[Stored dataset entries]

+ + + + + + +

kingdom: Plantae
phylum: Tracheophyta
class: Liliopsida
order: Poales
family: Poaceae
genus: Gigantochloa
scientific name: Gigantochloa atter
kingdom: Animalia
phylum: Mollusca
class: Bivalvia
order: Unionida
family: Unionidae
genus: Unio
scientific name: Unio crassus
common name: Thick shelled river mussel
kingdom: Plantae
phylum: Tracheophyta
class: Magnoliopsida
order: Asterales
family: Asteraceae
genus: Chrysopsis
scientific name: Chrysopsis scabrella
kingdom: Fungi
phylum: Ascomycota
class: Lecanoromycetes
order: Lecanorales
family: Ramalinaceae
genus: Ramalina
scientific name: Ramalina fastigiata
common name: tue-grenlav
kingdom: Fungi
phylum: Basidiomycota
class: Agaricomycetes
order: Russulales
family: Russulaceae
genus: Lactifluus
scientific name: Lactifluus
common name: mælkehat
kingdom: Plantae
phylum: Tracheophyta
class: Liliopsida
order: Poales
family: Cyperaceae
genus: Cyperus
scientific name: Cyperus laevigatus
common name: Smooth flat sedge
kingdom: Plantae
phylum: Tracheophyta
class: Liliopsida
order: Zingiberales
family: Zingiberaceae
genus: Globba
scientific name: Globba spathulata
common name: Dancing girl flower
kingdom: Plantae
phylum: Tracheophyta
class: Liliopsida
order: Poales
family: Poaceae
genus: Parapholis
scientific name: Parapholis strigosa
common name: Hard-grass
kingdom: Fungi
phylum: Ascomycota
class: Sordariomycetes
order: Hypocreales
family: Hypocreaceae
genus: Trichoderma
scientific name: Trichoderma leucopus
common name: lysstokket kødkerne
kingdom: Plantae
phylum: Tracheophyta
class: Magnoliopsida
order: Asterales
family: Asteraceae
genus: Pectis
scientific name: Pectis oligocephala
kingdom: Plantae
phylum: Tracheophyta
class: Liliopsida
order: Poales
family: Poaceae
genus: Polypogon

+ + + + + + +

### What to produce
Present these lines as a Markdown table with two columns, Number and Record line, giving each line its own row in order and leaving out any blank lines.

### Exercise output
| Number | Record line |
|---|---|
| 1 | kingdom: Plantae |
| 2 | phylum: Tracheophyta |
| 3 | class: Liliopsida |
| 4 | order: Poales |
| 5 | family: Poaceae |
| 6 | genus: Gigantochloa |
| 7 | scientific name: Gigantochloa atter |
| 8 | kingdom: Animalia |
| 9 | phylum: Mollusca |
| 10 | class: Bivalvia |
| 11 | order: Unionida |
| 12 | family: Unionidae |
| 13 | genus: Unio |
| 14 | scientific name: Unio crassus |
| 15 | common name: Thick shelled river mussel |
| 16 | kingdom: Plantae |
| 17 | phylum: Tracheophyta |
| 18 | class: Magnoliopsida |
| 19 | order: Asterales |
| 20 | family: Asteraceae |
| 21 | genus: Chrysopsis |
| 22 | scientific name: Chrysopsis scabrella |
| 23 | kingdom: Fungi |
| 24 | phylum: Ascomycota |
| 25 | class: Lecanoromycetes |
| 26 | order: Lecanorales |
| 27 | family: Ramalinaceae |
| 28 | genus: Ramalina |
| 29 | scientific name: Ramalina fastigiata |
| 30 | common name: tue-grenlav |
| 31 | kingdom: Fungi |
| 32 | phylum: Basidiomycota |
| 33 | class: Agaricomycetes |
| 34 | order: Russulales |
| 35 | family: Russulaceae |
| 36 | genus: Lactifluus |
| 37 | scientific name: Lactifluus |
| 38 | common name: mælkehat |
| 39 | kingdom: Plantae |
| 40 | phylum: Tracheophyta |
| 41 | class: Liliopsida |
| 42 | order: Poales |
| 43 | family: Cyperaceae |
| 44 | genus: Cyperus |
| 45 | scientific name: Cyperus laevigatus |
| 46 | common name: Smooth flat sedge |
| 47 | kingdom: Plantae |
| 48 | phylum: Tracheophyta |
| 49 | class: Liliopsida |
| 50 | order: Zingiberales |
| 51 | family: Zingiberaceae |
| 52 | genus: Globba |
| 53 | scientific name: Globba spathulata |
| 54 | common name: Dancing girl flower |
| 55 | kingdom: Plantae |
| 56 | phylum: Tracheophyta |
| 57 | class: Liliopsida |
| 58 | order: Poales |
| 59 | family: Poaceae |
| 60 | genus: Parapholis |
| 61 | scientific name: Parapholis strigosa |
| 62 | common name: Hard-grass |
| 63 | kingdom: Fungi |
| 64 | phylum: Ascomycota |
| 65 | class: Sordariomycetes |
| 66 | order: Hypocreales |
| 67 | family: Hypocreaceae |
| 68 | genus: Trichoderma |
| 69 | scientific name: Trichoderma leucopus |
| 70 | common name: lysstokket kødkerne |
| 71 | kingdom: Plantae |
| 72 | phylum: Tracheophyta |
| 73 | class: Magnoliopsida |
| 74 | order: Asterales |
| 75 | family: Asteraceae |
| 76 | genus: Pectis |
| 77 | scientific name: Pectis oligocephala |
| 78 | kingdom: Plantae |
| 79 | phylum: Tracheophyta |
| 80 | class: Liliopsida |
| 81 | order: Poales |
| 82 | family: Poaceae |
| 83 | genus: Polypogon |